▶ [Document section]
★ ★ ★ ★ ★ ★ ★

Limitations and Future Directions

Several limitations to our study warrant the need for continued research. First, although the geographical scope of the study is novel in that it focuses on SMY in geographical regions that are historically less politically progressive than those utilized in other studies, findings should be interpreted as specific to the Texas context and may not be comparable to other studies utilizing YRBS data from different states or regions. Relatedly, the construction of the victimization variable in the current study diverges from prior research, as the 2017 Texas YRBS included different victimization items relative to previous studies (Rosario et al., 2014; Russell et al., 2014). This limits the comparability of our findings with prior studies. Further, as is common with studies that use large, representative datasets (e.g., Seil et al., 2014), the Texas YRBS contained single-item measures of cybervictimization and non-parental adult support. The current study’s cybervictimization measure captures the occurrence of electronic bullying in the past year. However, additional items measuring the frequency, source, and severity of the cybervictimization would increase the reliability and comparability of our findings (Abreu & Kenny, 2018). Similarly, although several prior studies have also employed single-item measures of non-parental adult support (Rueger et al., 2008; Seelman et al., 2012, 2015; Seil et al., 2014), future research should include more robust measures of non-parental adult support that capture the source, quality, and frequency of support (De Pedro et al., 2017) in order to improve the validity of findings.

The use of an omnibus variable measuring sexual minority identity obscures potential within-group variability (e.g., bisexual vs. lesbian vs. gay identities). Further, the Texas YRBS did not measure gender identity, therefore we were unable to measure subgroup differences across youth with cisgender, transgender, and other gender identities. Given that subgroup differences in mental and behavioral risk across subgroups of sexual minority and gender minority youth are well established (Li et al., 2016; Toomey et al., 2018), future research should prioritize understanding risk and protective factors for health in the context of youth’s diverse identities and experiences. Perhaps consistent with pressures of traditional masculinity, there was a disproportionate number of female compared to male youth in the sexual minority subsample. Although this finding is not uncommon in samples of sexual minority youth (e.g., De Pedro et al., 2017; Price-Feeney et al., 2018), research with larger samples of sexual minority male youth may yield the statistical power for additional analysis. Finally, our study relies on cross-sectional data, precluding the ability to determine the directionality of associations.

★ ★ ★ ★ ★ ★ ★

▶ [Exercise data]
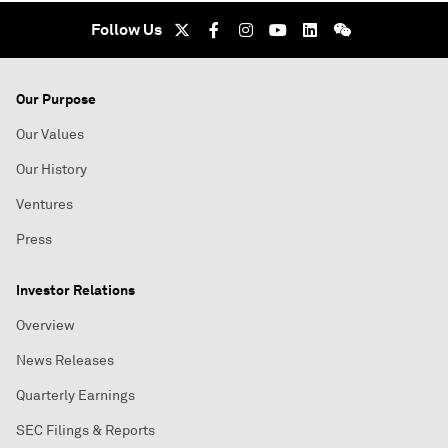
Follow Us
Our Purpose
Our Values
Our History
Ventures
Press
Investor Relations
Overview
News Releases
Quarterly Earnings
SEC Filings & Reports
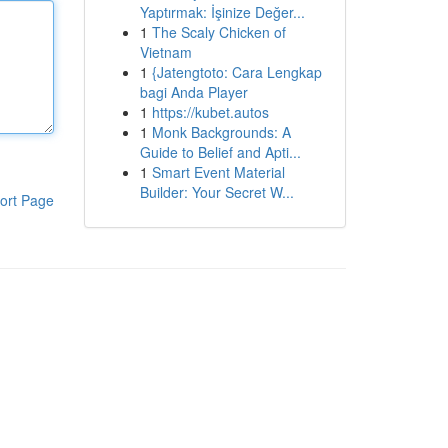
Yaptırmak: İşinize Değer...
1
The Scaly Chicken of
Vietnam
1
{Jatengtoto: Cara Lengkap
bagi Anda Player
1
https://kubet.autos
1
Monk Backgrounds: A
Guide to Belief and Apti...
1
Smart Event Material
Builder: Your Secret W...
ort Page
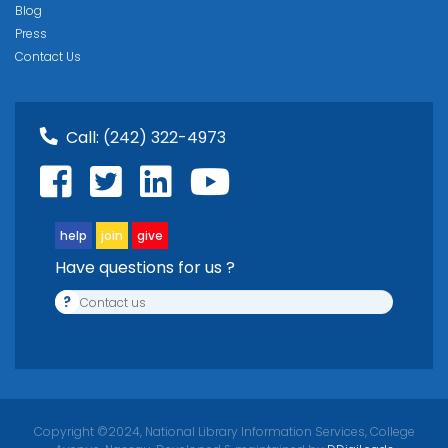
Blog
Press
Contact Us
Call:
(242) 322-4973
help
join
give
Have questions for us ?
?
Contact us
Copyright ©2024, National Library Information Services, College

★ ★ ★ ★ ★ ★ ★

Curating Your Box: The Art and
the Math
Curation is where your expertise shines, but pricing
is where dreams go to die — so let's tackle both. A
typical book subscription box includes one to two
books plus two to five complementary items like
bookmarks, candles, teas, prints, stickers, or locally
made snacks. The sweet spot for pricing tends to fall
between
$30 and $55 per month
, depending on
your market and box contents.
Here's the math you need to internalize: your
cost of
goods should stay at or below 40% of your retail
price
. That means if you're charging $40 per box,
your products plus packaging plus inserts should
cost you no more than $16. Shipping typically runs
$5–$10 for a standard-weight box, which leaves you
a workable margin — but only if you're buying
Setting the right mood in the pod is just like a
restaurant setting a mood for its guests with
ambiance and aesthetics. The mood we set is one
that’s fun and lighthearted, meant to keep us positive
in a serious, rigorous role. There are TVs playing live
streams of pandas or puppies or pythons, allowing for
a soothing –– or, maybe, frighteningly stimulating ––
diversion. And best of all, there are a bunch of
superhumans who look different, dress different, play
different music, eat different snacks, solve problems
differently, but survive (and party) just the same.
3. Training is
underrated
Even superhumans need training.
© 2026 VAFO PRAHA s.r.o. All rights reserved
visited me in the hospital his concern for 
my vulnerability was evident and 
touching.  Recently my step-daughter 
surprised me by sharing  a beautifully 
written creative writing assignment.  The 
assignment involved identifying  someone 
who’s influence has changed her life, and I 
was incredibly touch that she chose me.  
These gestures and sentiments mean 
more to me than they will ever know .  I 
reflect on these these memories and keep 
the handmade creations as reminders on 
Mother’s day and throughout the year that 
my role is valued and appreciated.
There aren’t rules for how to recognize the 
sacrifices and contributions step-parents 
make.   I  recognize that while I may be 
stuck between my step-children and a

★ ★ ★ ★ ★ ★ ★

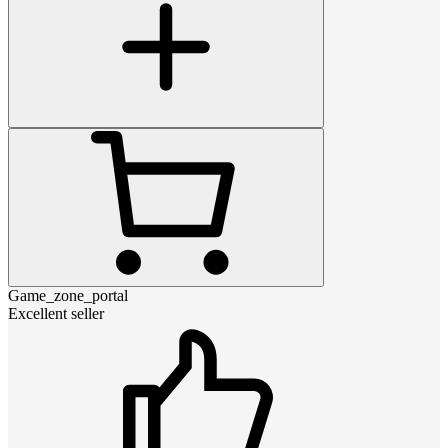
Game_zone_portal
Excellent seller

★ ★ ★ ★ ★ ★ ★

▶ [Activity] According to the limitations section, why could the study not compare youth with cisgender, transgender, and other gender identities? Answer in one to three sentences. The listing comes from a different source than the text.

▶ [Problem solution] The Texas YRBS did not measure gender identity. Without that information, the researchers had no way to examine subgroup differences across cisgender, transgender, and other gender identities.